#### Page text:
Binary Packet Parsing

Today we're back with a new problem walkthrough, this time from Day 16 of last year's Advent of Code. In some sense, the parsing section for this problem is very easy - there's not much data to read from the file. In another sense, it's actually rather hard! This problem is about parsing a binary format, similar in some sense to how network packets work. It's a good exercise in handling a few different kinds of recursive cases.

As with the previous parts of this series, you can take a look at the code on GitHub here. This problem also has quite a few utilities, so you can observe those as well. This article is a deep-dive code walkthrough, so having the code handy to look at might be a good idea!

Problem Description

For this problem, we're decoding a binary packet. The packet is initially given as a hexadecimal string.

A0016C880162017C3686B18A3D4780

But we'll turn it into binary and start working strictly with ones and zeros. However, the decoding process gets complicated because the packet is structured in a recursive way. But let's go over some of the rules.

Packet Header

Every packet has a six-bit header. The first three bits give a "version number" for the packet. The next three bits give a "type ID". That part's easy.

Then there are a series of rules about the rest of the information in the packet.

Literals

If the type ID is 4, the packet is a "literal". We then parse the remainder of the packet in 5-bit chunks. The first bit tells us if it is the last chunk of the packet (0 means yes, 1 means there are more chunks). The four other bits in the chunk are used to construct the binary number that forms the "value" of the literal. The more chunks, the higher the number can be.

Operator Sizes

Packets that aren't literals are operators. This means they contain a variable number of subpackets.

Operators have one bit (after the 6-bit header) giving a "length" type. A length type of "1" tells us that the following 11 bits give the number of subpackets. If the length bit is "0", then the next 15 bits give the length of all the subpackets in bits.

The Packet Structure

We'll see how these work out as we parse them. But with this structure in mind, one thing we can immediately do is come up with a recursive data type for a packet. I ended up calling this PacketNode since I thought of each as a node in a tree. It's pretty easy to see how to do this. We start with a base constructor for a Literal packet that only stores the version and the packet value. Then we just add an Operator constructor that will have a list of subpackets as well as a field for the operator type.

#### Data extracts:

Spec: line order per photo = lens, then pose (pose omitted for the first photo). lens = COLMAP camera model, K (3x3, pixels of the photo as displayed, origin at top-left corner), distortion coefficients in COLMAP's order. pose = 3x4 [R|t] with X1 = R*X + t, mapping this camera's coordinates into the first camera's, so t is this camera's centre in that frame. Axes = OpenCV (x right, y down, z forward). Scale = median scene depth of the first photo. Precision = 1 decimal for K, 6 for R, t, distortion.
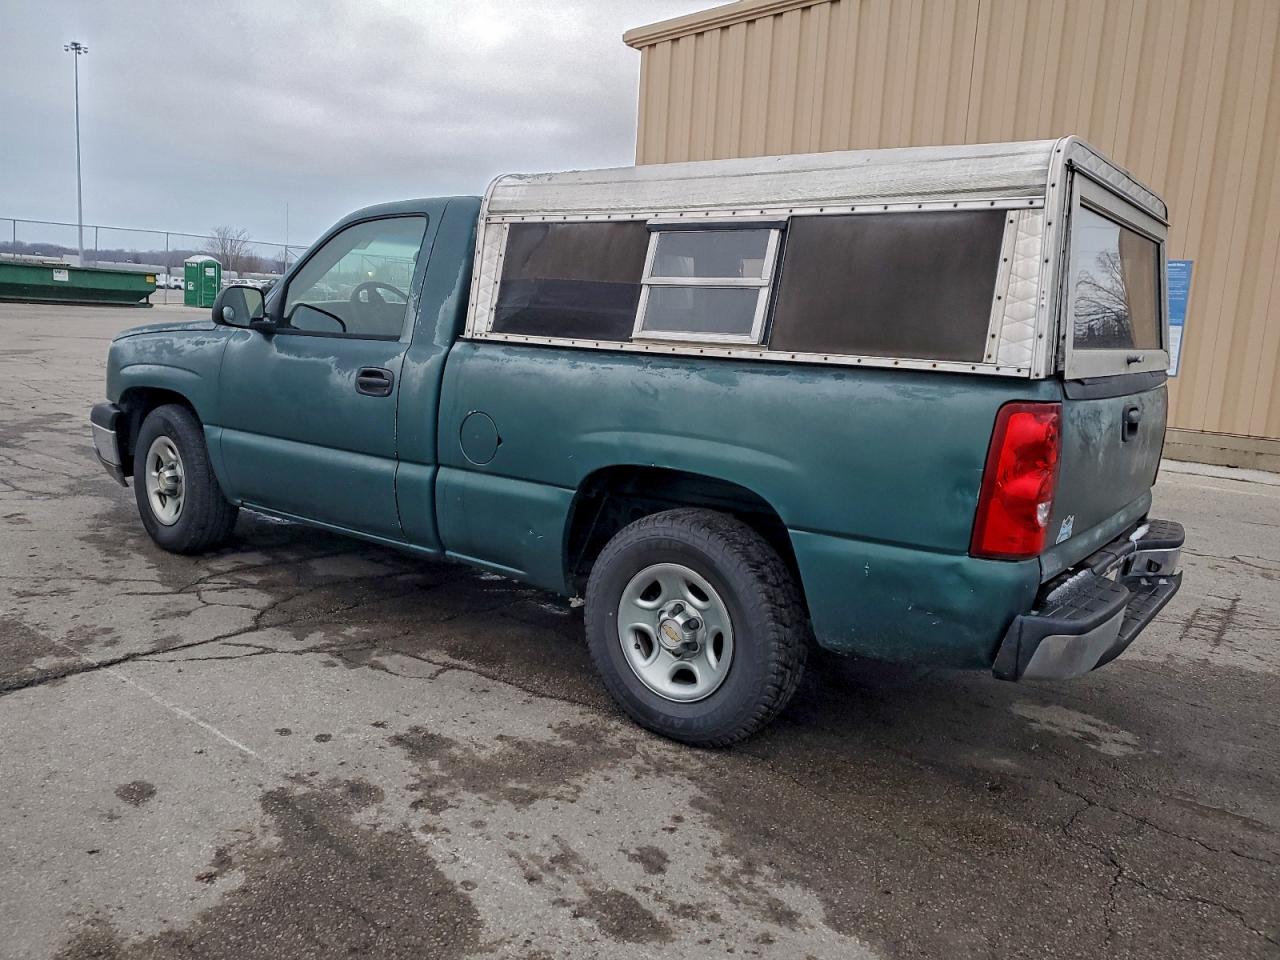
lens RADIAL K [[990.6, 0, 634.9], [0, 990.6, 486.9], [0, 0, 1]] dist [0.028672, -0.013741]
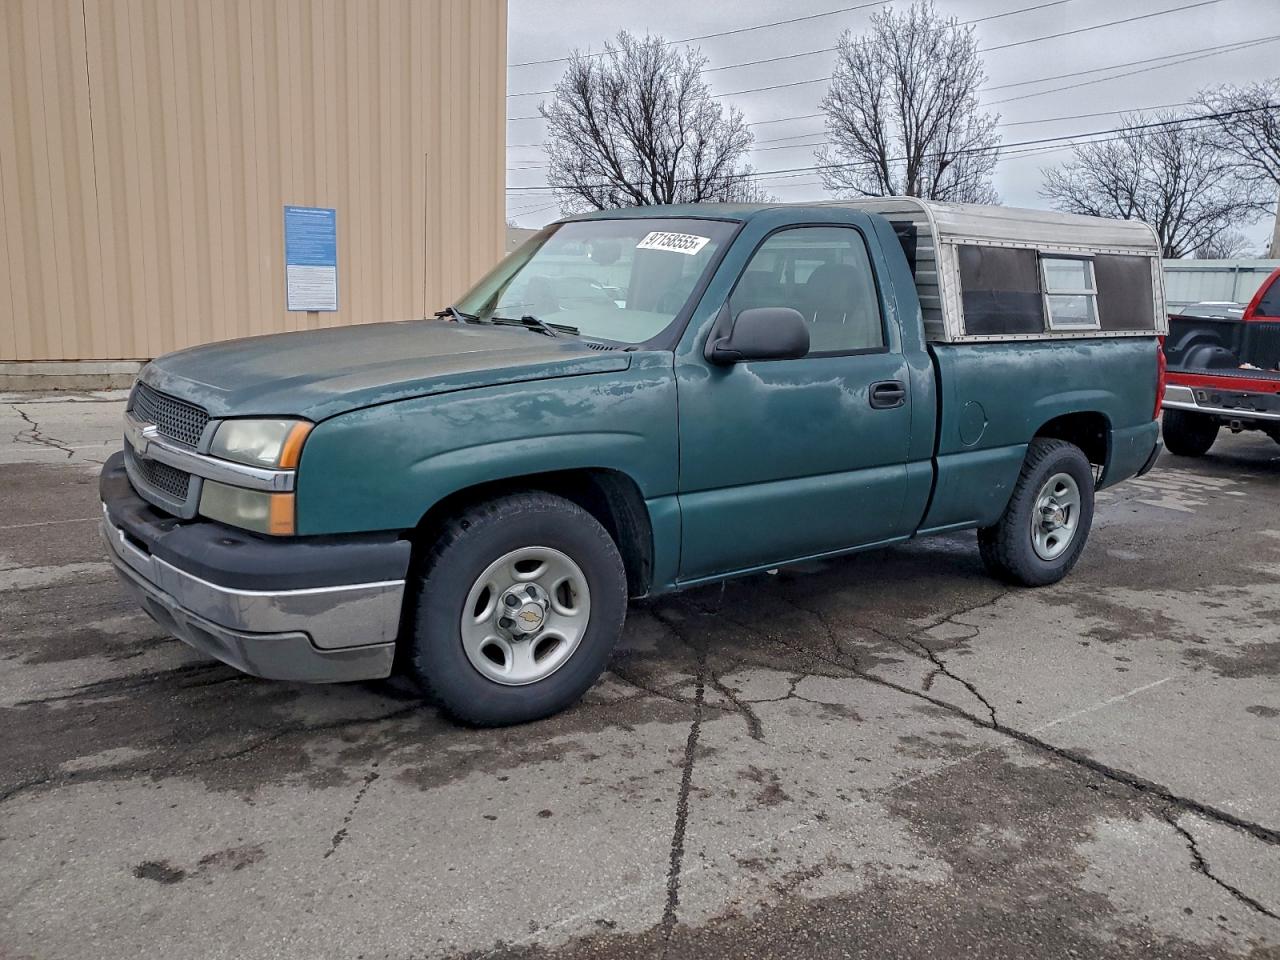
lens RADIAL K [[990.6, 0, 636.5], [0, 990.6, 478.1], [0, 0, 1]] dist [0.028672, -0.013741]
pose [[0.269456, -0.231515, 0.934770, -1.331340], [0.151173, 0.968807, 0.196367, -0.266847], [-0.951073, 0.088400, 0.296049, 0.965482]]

--

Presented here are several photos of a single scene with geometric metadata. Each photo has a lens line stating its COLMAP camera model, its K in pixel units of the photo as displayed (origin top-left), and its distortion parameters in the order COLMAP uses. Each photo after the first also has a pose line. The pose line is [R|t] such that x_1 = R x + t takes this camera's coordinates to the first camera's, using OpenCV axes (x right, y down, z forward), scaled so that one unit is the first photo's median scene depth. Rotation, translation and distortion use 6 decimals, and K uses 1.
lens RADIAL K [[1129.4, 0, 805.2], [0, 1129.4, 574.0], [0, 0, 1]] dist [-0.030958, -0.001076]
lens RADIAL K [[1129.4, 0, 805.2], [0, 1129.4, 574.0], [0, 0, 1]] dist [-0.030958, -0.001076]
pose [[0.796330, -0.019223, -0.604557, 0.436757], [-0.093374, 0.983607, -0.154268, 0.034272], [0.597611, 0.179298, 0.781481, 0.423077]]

==

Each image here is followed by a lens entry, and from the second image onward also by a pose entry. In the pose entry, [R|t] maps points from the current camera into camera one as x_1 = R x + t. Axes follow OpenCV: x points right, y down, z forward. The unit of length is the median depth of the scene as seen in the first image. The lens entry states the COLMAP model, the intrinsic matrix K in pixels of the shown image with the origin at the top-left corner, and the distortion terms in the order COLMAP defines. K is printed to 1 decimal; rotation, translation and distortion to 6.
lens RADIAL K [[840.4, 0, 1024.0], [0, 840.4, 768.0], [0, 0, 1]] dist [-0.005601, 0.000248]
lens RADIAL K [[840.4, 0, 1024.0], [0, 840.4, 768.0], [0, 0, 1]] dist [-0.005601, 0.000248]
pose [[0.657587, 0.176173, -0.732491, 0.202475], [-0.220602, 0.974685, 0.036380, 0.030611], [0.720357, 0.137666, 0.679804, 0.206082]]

#### Task requirements:
(1) In the packet parsing walkthrough, how many bits make up a packet's header?
(2) Reproduce the stretch of the packet parsing walkthrough from "We'll see how" through "the operator type.", swapping "PacketNode" for "PacketTree".
(3) Please extend the packet parsing walkthrough, picking up right after its last sentence.

#### Your written answers:
(1) Six bits.

(2)
We'll see how these work out as we parse them. But with this structure in mind, one thing we can immediately do is come up with a recursive data type for a packet. I ended up calling this PacketTree since I thought of each as a node in a tree. It's pretty easy to see how to do this. We start with a base constructor for a Literal packet that only stores the version and the packet value. Then we just add an Operator constructor that will have a list of subpackets as well as a field for the operator type.

(3)
data PacketNode =
  Literal Word8 Word64 |
  Operator Word8 Word8 [PacketNode]
  deriving (Show)

Once we've parsed the packet, the "questions to answer" are, for the easy part, to take the sum of all the packet versions in our packet, and then to actually calculate the packet value recursively for the hard part. When we get to that part, we'll see how we use the operators to determine the value.

Solution Approach

The initial "parsing" part of this problem is actually quite easy. But we can observe that even after we have our binary values, it's still a parsing problem! We'll have an easy enough time answering the question once we've parsed our input into a PacketNode. So the core of the problem is parsing the ones and zeros into our PacketNode.

Since this is a parsing problem, we can actually use Megaparsec for the second part, instead of only for getting the input out of the file. Here's a possible signature for our core function:

-- More on this type later
data Bit = One | Zero

parsePacketNode :: (MonadLogger m) => ParsecT Void [Bit] m PacketNode

Whereas we normally use Text as the second type parameter to ParsecT, we can also use any list type, and the library will know what to do! With this function, we'll eventually be able to break our solution into its different parts. But first, we should start with some useful helpers for all our binary parsing.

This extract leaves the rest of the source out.